Loss of sequencing reaction during clean up. This can be avoided by not using an ethanol precipitation protocol to clean up the sequencing reaction. There are a number of kits that work very well, unfortunately they can be very expensive. One tip for avoiding loss of the reaction DNA pellet when using the ethanol protocol is to add 1µl of a 20 mg/ml solution of glycogen (Sigma G-1508) to the sequencing reaction before adding the ethanol. This helps make the pellet visible and the glycogen does not seem to interfere with the injection of the sequencing fragments onto the sequencers capillaries.

Too much template DNA was used. This can be avoid by checking the concentration of the template on an agarose gel before sequencing. This will also allow you to see the purity of the template DNA and if there is a significant amount of contaminating genomic DNA or RNA present. Do not rely on a spectrophotometer reading to calculate the template concentration.

Wrong primer. This is simple to solve, but can be difficult to detect. Check the sequence of the primer and template to make sure that the primer binding site is present. This can be a particular problem with some "universal" forward and reverse primer sequences which do not work with some common plasmids. Do not trust other people's working stock solutions (especially those of your unreliable your lab colleagues!) and make your own. It might take 5 minutes longer, but it will save you a lot of future headaches.

Bad water. Inhibitors can end up in lab water stocks that can kill DNA sequencing reactions. If you think this may be a problem then throw out the water and use a fresh stock - remember water is cheap.

Degraded primer. Don't use old diluted primer stocks. Store the primers in 10mM Tris/ 0.1 mM EDTA (pH 8.5) rather than water. Don't use other peoples stocks. If you have any doubt about how the primer quality through it out and make up a fresh working solution from the primer stock.

Failed oligonucleotide synthesis. If you suspect that the primer is poor quality either have it presbyters or check in a polymerase chain reaction (PCR). Alternatively if you have a control template that you know should work with the primer then this can be a good way of identifying primer problems.

Dead sequencing chemistry. This is a relatively rare problem, however, if a batch of BigDye chemistry has not been used for some time, or there is any doubt about how it has been stored, then it is advisable to perform a control sequencing reaction before undertaking a large number of experimental reactions. Many problems with dead chemistry can be prevented by storing the BigDye chemistry in small aliquots and avoiding repeated freeze/thaw cycles.
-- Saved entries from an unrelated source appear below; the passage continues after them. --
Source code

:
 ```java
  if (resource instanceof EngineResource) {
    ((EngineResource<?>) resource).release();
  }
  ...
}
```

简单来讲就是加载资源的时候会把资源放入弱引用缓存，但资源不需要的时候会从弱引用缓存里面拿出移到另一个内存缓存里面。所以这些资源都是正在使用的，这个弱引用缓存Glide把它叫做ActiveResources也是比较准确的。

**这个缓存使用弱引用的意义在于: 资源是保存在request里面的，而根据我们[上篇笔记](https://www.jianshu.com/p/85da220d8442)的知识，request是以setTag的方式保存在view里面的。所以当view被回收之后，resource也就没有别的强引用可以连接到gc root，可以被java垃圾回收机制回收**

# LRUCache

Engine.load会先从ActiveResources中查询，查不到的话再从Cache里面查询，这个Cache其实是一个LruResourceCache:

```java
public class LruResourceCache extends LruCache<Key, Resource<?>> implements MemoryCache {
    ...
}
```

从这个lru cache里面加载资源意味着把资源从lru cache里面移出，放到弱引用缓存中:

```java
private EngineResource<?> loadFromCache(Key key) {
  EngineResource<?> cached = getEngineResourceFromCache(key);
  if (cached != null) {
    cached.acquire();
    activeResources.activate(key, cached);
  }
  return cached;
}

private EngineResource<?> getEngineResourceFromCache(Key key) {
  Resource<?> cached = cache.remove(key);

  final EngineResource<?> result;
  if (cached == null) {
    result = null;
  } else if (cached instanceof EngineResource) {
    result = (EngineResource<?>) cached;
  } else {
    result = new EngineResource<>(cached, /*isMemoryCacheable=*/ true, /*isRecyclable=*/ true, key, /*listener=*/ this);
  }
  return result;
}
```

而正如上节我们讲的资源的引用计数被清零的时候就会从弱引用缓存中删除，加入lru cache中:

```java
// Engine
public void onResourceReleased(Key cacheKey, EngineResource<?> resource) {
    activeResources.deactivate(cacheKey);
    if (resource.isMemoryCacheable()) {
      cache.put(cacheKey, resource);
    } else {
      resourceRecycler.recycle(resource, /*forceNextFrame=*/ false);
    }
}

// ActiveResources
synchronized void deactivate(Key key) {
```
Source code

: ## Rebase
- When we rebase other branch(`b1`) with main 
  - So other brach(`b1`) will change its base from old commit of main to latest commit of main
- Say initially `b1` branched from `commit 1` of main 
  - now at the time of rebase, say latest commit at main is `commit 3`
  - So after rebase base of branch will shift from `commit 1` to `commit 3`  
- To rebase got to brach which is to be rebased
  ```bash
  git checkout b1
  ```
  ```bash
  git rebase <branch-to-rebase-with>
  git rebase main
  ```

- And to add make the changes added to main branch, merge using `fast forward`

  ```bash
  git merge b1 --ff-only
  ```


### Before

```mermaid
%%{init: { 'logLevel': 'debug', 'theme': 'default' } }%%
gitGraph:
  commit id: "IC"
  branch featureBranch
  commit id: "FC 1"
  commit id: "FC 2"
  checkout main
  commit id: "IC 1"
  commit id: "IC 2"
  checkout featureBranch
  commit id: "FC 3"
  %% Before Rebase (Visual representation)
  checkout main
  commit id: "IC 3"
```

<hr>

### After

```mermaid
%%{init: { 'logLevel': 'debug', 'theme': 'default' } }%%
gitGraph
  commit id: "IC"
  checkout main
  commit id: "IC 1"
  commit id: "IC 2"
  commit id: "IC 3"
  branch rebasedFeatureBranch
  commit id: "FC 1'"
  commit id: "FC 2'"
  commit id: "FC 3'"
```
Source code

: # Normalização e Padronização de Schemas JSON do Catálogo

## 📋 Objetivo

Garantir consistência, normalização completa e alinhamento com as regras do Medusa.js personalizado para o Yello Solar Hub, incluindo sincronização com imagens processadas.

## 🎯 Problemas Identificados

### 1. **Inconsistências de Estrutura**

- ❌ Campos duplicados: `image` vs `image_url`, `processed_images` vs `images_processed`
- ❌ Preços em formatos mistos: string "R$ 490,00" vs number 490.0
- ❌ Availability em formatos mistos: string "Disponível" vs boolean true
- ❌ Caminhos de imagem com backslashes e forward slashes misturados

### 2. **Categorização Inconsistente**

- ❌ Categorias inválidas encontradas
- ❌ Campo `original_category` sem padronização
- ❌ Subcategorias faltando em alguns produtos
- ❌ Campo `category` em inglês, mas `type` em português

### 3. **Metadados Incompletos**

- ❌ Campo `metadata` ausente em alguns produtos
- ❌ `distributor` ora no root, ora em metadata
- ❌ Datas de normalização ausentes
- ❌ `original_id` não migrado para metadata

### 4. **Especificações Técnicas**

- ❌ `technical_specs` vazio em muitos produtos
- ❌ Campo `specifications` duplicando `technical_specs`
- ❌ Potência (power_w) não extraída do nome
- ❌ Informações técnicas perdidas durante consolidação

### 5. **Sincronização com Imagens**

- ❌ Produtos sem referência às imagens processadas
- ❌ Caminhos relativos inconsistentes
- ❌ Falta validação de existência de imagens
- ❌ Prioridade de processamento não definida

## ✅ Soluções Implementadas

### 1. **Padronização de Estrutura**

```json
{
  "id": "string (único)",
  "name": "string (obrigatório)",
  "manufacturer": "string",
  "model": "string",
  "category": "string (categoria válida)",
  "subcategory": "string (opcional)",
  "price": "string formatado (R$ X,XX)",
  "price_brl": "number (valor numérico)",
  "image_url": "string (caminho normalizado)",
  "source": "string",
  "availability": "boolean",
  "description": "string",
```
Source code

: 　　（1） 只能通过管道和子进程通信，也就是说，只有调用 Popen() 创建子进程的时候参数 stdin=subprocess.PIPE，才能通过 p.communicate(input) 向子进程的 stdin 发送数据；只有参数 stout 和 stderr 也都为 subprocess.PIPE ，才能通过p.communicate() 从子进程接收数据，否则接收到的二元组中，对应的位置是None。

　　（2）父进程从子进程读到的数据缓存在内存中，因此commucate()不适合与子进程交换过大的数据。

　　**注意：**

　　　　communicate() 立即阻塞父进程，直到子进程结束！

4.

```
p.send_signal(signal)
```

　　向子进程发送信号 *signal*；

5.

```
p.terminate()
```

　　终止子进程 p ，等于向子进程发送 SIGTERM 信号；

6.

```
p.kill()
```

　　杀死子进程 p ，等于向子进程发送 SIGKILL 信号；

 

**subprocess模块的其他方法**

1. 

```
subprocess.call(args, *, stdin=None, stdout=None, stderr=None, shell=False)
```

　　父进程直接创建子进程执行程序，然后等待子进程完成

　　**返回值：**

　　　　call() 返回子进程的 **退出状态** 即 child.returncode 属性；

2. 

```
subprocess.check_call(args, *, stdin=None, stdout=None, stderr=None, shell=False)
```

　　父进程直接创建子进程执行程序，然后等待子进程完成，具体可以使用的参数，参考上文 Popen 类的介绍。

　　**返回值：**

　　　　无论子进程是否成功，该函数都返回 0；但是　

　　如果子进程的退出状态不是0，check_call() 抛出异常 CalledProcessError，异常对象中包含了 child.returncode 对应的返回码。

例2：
Blocked capillary. Can be identified by tracking trace quality on a trace by trace basis. While this can be done manually we recommend using our QualTrace software. If you suspect that a sequencer capillary is blocked then inform the operator.

Causes:

Capillary overload. Unlike a lot of DNA sequencing problems delayed peak signal has only one cause - capillary overload. The two most common causes of capillary overload are too much template DNA or dirty template DNA contaminated with proteins an/or salt.

Solutions:

Use less template DNA. Modern ABI capillary sequencers require far less template DNA than the old slab based sequencers, however, many researchers are still using protocols developed for the slab based system. Try the suggestions made in the DNA sequencing protocol tips page.

Use cleaner DNA. Try changing you template preparation protocol. A good cheap template preparation protocol that works well with sequencing is the ExoI/SAP clean up.